Relationship between the singular value decomposition (SVD) and the principal component analysis (PCA). A radical result(?)

Suppose we have a bunch of large vectors $x_1,\ldots,x_N$ stored as the columns of a matrix $X$. It would be nice if we could somehow find a small number of vectors $u_1,\ldots,u_s$ such that each vector $x_i$ is (to a good approximation) equal to a linear combination of the vectors $u_1,\ldots, u_s$. This would allow us to describe each of the (very large) vectors $x_i$ using just a small number of coefficients.

So we want to find vectors $u_1,\ldots, u_s$ such that for each $x_i$ we have \begin{equation} x_i \approx c_{i,1} u_1 + c_{i,2} u_2 + \cdots + c_{i,s} u_s \end{equation} for some coefficients $c_{i,1},\ldots, c_{i,s}$.

These $N$ equations ($i$ goes from $1$ to $N$) can be combined into one single matrix equation: \begin{equation} X \approx U C \end{equation} for some matrix $C$. (Here the columns of $U$ are $u_1,\ldots, u_s$.)

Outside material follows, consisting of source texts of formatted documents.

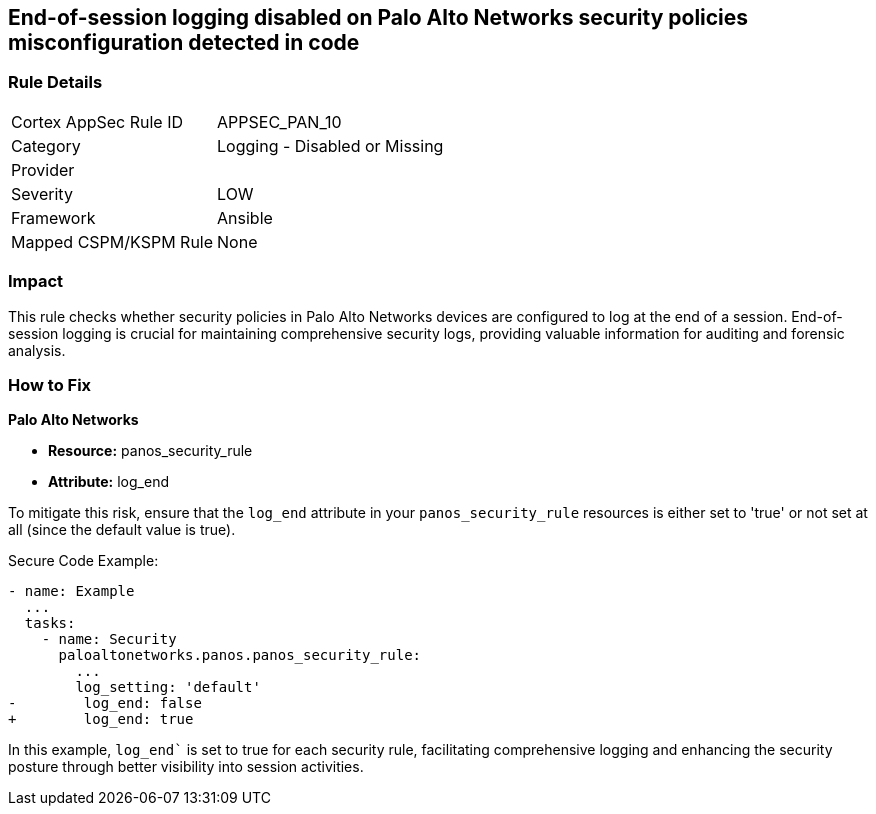 == End-of-session logging disabled on Palo Alto Networks security policies misconfiguration detected in code

=== Rule Details

[cols="1,2"]
|===
|Cortex AppSec Rule ID |APPSEC_PAN_10
|Category |Logging - Disabled or Missing
|Provider |
|Severity |LOW
|Framework |Ansible
|Mapped CSPM/KSPM Rule |None
|===


=== Impact
This rule checks whether security policies in Palo Alto Networks devices are configured to log at the end of a session. End-of-session logging is crucial for maintaining comprehensive security logs, providing valuable information for auditing and forensic analysis.

=== How to Fix

*Palo Alto Networks*

* *Resource:* panos_security_rule
* *Attribute:* log_end

To mitigate this risk, ensure that the `log_end` attribute in your `panos_security_rule` resources is either set to 'true' or not set at all (since the default value is true).

Secure Code Example:

[source,yaml]
----
- name: Example
  ...
  tasks:
    - name: Security
      paloaltonetworks.panos.panos_security_rule:
        ...
        log_setting: 'default'
-        log_end: false
+        log_end: true
----

In this example, `log_end`` is set to true for each security rule, facilitating comprehensive logging and enhancing the security posture through better visibility into session activities.

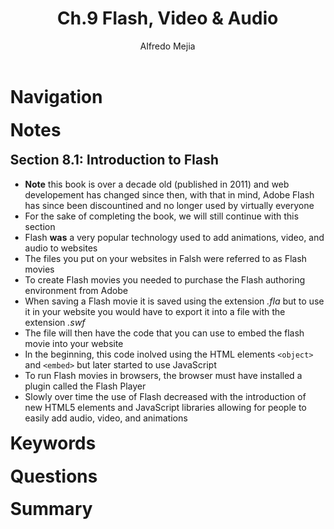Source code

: #+title: Ch.9 Flash, Video & Audio
#+author: Alfredo Mejia
#+options: num:nil html-postamble:nil
#+html_head: <link rel="stylesheet" type="text/css" href="../../scratch/bulma/bulma.css" /> <style>body {margin: 5%} h1,h2,h3,h4,h5,h6 {margin-top: 3%}</style>

* Navigation

* Notes

** Section 8.1: Introduction to Flash
   - *Note* this book is over a decade old (published in 2011) and web developement has changed since then, with that in mind, Adobe Flash has since been discountined and no longer used by virtually everyone
   - For the sake of completing the book, we will still continue with this section
   - Flash *was* a very popular technology used to add animations, video, and audio to websites
   - The files you put on your websites in Falsh were referred to as Flash movies
   - To create Flash movies you needed to purchase the Flash authoring environment from Adobe
   - When saving a Flash movie it is saved using the extension /.fla/ but to use it in your website you would have to export it into a file with the extension /.swf/
   - The file will then have the code that you can use to embed the flash movie into your website
   - In the beginning, this code inolved using the HTML elements ~<object>~ and ~<embed>~ but later started to use JavaScript
   - To run Flash movies in browsers, the browser must have installed a plugin called the Flash Player
   - Slowly over time the use of Flash decreased with the introduction of new HTML5 elements and JavaScript libraries allowing for people to easily add audio, video, and animations

* Keywords

* Questions

* Summary
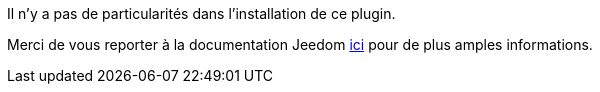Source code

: ﻿Il n'y a pas de particularités dans l'installation de ce plugin.

Merci de vous reporter à la documentation Jeedom https://www.jeedom.fr/doc/documentation/core/fr_FR/doc-core-plugin.html[ici] pour de plus amples informations.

Note that the rank of $UC$ is less than or equal to $s$. So $UC$ is a low rank approximation of $X$.

Here is the key fact: the SVD gives us an optimal low rank approximation of $X$ ! That is one of the basic facts about the SVD. That's why the SVD can be used for image compression.

If the SVD of $X$ is expressed as \begin{equation} X = \sum_{i=1}^N \sigma_i u_i v_i^T, \end{equation} where $\sigma_1 \geq \sigma_2 \geq \cdots \geq \sigma_N$, then an optimal approximation of $X$ of rank less than or equal to $s$ is \begin{align} X &\approx \sum_{i=1}^s \sigma_i u_i v_i^T \\ &= U \Sigma V^T \\ &= U C \end{align} where $U$ is the matrix with columns $u_1,\ldots, u_s$ and $C = \Sigma V^T$.

Thus, the SVD finds an optimal $U$ for us.

PCA takes as input vectors $x_1,\ldots,x_N$ as well as a small positive integer $s$. PCA demeans the vectors and stores them in the columns of a matrix $X$, then simply computes the SVD $X = U \Sigma V^T$ and returns the first $s$ columns of $U$ as output.


Referring to the answer of the linked question:

1) The principal components are the column vectors of $U=W$. Their significance and order of significance is given by the singular values, most implementations return the singular values ordered by size.

2) $U=W$.

3) ? and see above, $WDW^⊤=XX^⊤=UΣ^2U^⊤$, so that again $W=U$ and $D=Σ^2$

4) The idea is that the sample points lie in a cloud that is essentially flat or even thin, i.e., flat in multiple directions. The assumption of SVD and PCA is that the center of the cloud is the origin, and you want to find out the directions in which the cloud is extended. Then the SVD $X=UΣV^⊤$ can be used to find a low rank approximation $$ X\approx\sum_{i=1}^r \sigma_iu_iv_i^⊤ $$ with error $\sqrt{\sum_{i=r+1}^m\sigma_i^2}$. If that error is small, the vectors $u_1,...,u_r$ give the dominant pattern(s) for the rows of $X$ and the most visible deviations from that pattern. The last of the $u_i$ with the smallest singular values give vectors that are dominantly orthogonal to the data set, that is, the data set is aligned in the orthogonal complement of the least significant vectors.